## [Exercise material]
+---+
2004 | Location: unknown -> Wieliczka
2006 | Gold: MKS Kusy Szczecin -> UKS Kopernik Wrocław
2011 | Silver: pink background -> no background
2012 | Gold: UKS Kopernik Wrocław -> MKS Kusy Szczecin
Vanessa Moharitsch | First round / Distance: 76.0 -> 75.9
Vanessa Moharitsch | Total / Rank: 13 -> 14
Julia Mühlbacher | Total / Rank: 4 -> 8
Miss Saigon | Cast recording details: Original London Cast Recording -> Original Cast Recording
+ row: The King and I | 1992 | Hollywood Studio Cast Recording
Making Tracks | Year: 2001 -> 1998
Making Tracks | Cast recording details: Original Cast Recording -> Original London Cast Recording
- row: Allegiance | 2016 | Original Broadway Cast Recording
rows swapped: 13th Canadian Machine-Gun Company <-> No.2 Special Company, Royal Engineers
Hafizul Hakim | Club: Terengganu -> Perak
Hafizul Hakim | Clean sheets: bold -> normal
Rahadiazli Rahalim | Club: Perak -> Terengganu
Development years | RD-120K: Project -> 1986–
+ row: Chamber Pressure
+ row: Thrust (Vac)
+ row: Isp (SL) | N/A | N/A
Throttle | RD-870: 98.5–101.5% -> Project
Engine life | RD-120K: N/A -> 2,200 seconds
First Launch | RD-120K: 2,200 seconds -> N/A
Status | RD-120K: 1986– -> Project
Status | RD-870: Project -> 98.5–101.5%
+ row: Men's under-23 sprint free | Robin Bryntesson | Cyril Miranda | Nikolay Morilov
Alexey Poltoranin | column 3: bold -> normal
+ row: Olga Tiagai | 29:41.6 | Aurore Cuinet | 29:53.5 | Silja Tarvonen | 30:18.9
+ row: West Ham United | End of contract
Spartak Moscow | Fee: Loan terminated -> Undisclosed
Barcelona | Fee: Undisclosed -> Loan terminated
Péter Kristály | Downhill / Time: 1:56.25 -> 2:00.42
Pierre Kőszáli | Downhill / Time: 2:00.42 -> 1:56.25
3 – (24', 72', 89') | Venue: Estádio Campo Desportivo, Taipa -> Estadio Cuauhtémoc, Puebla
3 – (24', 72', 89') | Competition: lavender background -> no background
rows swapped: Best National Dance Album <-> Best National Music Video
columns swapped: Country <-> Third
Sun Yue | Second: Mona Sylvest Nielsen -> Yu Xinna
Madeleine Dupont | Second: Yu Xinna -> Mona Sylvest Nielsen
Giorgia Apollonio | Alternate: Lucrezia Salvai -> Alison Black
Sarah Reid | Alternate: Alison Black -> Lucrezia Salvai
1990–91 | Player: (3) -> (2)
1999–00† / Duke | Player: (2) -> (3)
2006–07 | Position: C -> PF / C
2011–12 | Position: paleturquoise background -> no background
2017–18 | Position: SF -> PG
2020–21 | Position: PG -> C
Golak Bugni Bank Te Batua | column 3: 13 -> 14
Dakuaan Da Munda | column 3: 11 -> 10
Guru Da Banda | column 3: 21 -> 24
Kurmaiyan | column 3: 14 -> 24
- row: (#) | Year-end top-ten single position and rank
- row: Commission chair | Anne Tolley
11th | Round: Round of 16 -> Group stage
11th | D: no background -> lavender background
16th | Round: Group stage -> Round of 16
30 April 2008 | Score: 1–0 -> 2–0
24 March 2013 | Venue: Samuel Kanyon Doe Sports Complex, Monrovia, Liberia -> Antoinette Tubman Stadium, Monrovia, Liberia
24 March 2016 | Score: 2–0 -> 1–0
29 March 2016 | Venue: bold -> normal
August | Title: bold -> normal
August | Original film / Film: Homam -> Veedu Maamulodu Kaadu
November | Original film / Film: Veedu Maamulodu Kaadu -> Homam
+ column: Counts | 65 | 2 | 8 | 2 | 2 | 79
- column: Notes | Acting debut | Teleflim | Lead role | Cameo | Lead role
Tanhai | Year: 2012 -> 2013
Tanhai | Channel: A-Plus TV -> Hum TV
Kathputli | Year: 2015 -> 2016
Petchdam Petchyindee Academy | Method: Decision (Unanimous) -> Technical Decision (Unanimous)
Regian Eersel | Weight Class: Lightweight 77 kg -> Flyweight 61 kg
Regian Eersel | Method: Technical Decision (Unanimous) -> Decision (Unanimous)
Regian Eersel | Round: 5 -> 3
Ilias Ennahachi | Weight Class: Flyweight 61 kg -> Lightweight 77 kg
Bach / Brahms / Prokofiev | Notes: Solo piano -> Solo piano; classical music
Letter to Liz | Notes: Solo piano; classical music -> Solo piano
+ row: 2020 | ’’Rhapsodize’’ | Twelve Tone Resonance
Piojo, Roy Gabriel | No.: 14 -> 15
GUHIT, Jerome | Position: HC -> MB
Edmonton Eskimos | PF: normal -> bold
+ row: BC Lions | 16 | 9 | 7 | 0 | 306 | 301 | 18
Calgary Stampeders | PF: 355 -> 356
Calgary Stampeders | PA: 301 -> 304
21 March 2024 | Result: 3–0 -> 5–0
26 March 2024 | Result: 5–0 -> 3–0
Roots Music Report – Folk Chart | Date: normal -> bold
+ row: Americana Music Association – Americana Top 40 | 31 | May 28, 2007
+---+
## [Work required]
Copy the entries from the first one through the line containing "Julia Mühlbacher | Total / Rank: 4 -> 8", replacing "Location" with "Venue" and leaving everything else unchanged.

## [The completed task]
2004 | Venue: unknown -> Wieliczka
2006 | Gold: MKS Kusy Szczecin -> UKS Kopernik Wrocław
2011 | Silver: pink background -> no background
2012 | Gold: UKS Kopernik Wrocław -> MKS Kusy Szczecin
Vanessa Moharitsch | First round / Distance: 76.0 -> 75.9
Vanessa Moharitsch | Total / Rank: 13 -> 14
Julia Mühlbacher | Total / Rank: 4 -> 8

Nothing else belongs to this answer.